Can you give the lines below as a JSON list of strings, one string per line with blank lines left out? Begin at the very first line and stop after the line that contains "genus: Pionus", including that line.

-- START --

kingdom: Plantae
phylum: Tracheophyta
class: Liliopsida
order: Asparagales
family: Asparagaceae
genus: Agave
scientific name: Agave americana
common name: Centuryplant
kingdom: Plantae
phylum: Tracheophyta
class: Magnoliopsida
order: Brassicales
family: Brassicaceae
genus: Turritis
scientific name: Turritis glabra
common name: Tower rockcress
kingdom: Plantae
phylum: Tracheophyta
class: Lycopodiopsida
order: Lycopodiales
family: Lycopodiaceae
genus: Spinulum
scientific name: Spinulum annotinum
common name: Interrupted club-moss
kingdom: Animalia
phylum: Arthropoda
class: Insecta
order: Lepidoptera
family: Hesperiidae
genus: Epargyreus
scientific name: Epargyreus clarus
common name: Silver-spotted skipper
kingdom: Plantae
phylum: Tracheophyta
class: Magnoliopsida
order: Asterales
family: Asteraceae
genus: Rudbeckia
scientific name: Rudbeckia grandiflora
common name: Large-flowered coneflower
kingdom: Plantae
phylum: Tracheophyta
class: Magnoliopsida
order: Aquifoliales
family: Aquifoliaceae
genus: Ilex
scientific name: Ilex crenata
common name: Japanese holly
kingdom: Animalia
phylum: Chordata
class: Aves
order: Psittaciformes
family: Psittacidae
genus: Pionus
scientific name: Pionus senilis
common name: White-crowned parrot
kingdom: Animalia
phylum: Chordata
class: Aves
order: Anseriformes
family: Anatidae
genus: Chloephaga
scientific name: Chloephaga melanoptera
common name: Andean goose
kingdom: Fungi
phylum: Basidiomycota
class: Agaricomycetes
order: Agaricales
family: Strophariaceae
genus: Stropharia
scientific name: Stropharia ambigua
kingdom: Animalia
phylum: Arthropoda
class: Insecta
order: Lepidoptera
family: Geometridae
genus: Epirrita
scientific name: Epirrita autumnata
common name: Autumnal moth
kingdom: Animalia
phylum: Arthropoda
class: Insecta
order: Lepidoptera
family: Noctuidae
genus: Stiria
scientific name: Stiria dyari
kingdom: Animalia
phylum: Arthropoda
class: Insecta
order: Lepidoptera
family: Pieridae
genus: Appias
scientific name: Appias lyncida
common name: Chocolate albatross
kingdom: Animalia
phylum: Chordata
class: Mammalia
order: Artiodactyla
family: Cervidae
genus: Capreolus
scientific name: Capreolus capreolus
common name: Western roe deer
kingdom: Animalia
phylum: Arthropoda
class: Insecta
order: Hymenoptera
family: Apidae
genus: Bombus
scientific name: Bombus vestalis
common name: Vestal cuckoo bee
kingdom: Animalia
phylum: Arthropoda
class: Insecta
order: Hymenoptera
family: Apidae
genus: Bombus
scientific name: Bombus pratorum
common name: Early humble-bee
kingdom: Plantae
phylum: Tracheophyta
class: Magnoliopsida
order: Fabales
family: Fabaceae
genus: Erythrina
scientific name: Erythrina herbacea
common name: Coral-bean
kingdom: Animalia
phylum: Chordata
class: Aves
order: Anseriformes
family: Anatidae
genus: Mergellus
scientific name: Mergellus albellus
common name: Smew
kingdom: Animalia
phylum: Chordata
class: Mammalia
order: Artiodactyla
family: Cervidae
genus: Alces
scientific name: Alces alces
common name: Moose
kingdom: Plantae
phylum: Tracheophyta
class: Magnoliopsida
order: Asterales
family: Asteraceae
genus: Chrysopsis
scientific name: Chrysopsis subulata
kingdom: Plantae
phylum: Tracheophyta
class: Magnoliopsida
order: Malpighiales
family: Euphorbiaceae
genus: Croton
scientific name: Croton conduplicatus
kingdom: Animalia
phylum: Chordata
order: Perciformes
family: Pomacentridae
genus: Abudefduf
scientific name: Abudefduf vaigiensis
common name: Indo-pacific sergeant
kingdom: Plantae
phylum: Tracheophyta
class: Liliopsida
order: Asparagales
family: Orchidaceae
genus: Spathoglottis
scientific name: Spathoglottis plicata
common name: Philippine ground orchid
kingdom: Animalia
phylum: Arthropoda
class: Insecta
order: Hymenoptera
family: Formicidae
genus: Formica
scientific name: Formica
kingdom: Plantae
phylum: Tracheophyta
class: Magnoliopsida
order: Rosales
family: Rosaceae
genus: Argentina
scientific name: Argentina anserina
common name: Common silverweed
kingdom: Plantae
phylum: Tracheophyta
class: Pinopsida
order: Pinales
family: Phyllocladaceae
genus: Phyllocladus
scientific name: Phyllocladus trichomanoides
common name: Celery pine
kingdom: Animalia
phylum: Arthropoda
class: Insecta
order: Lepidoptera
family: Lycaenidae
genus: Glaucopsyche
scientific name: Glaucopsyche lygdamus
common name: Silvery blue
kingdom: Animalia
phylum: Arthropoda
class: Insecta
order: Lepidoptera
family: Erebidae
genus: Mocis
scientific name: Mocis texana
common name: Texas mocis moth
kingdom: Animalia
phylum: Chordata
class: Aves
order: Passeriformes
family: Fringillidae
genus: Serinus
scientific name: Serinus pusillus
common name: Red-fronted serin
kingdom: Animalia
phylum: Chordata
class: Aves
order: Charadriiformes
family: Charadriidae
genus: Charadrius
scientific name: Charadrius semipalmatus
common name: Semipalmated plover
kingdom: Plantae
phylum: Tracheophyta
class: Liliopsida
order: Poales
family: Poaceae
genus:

-- END --

**Solution**
[
  "kingdom: Plantae",
  "phylum: Tracheophyta",
  "class: Liliopsida",
  "order: Asparagales",
  "family: Asparagaceae",
  "genus: Agave",
  "scientific name: Agave americana",
  "common name: Centuryplant",
  "kingdom: Plantae",
  "phylum: Tracheophyta",
  "class: Magnoliopsida",
  "order: Brassicales",
  "family: Brassicaceae",
  "genus: Turritis",
  "scientific name: Turritis glabra",
  "common name: Tower rockcress",
  "kingdom: Plantae",
  "phylum: Tracheophyta",
  "class: Lycopodiopsida",
  "order: Lycopodiales",
  "family: Lycopodiaceae",
  "genus: Spinulum",
  "scientific name: Spinulum annotinum",
  "common name: Interrupted club-moss",
  "kingdom: Animalia",
  "phylum: Arthropoda",
  "class: Insecta",
  "order: Lepidoptera",
  "family: Hesperiidae",
  "genus: Epargyreus",
  "scientific name: Epargyreus clarus",
  "common name: Silver-spotted skipper",
  "kingdom: Plantae",
  "phylum: Tracheophyta",
  "class: Magnoliopsida",
  "order: Asterales",
  "family: Asteraceae",
  "genus: Rudbeckia",
  "scientific name: Rudbeckia grandiflora",
  "common name: Large-flowered coneflower",
  "kingdom: Plantae",
  "phylum: Tracheophyta",
  "class: Magnoliopsida",
  "order: Aquifoliales",
  "family: Aquifoliaceae",
  "genus: Ilex",
  "scientific name: Ilex crenata",
  "common name: Japanese holly",
  "kingdom: Animalia",
  "phylum: Chordata",
  "class: Aves",
  "order: Psittaciformes",
  "family: Psittacidae",
  "genus: Pionus"
]